**EXERCISE AIM:**
Please reproduce every one of the lines below without changing anything.

**LISTED RECORDS:**
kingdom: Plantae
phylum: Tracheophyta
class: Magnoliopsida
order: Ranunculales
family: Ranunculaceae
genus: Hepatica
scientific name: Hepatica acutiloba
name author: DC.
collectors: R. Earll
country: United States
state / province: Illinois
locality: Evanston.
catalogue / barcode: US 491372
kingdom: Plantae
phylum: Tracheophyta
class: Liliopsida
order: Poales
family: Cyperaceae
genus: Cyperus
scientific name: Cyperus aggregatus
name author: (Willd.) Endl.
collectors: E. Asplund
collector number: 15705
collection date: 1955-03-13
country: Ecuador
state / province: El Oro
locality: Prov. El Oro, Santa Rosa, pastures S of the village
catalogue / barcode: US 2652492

**EXERCISE OUTPUT:**
kingdom: Plantae
phylum: Tracheophyta
class: Magnoliopsida
order: Ranunculales
family: Ranunculaceae
genus: Hepatica
scientific name: Hepatica acutiloba
name author: DC.
collectors: R. Earll
country: United States
state / province: Illinois
locality: Evanston.
catalogue / barcode: US 491372
kingdom: Plantae
phylum: Tracheophyta
class: Liliopsida
order: Poales
family: Cyperaceae
genus: Cyperus
scientific name: Cyperus aggregatus
name author: (Willd.) Endl.
collectors: E. Asplund
collector number: 15705
collection date: 1955-03-13
country: Ecuador
state / province: El Oro
locality: Prov. El Oro, Santa Rosa, pastures S of the village
catalogue / barcode: US 2652492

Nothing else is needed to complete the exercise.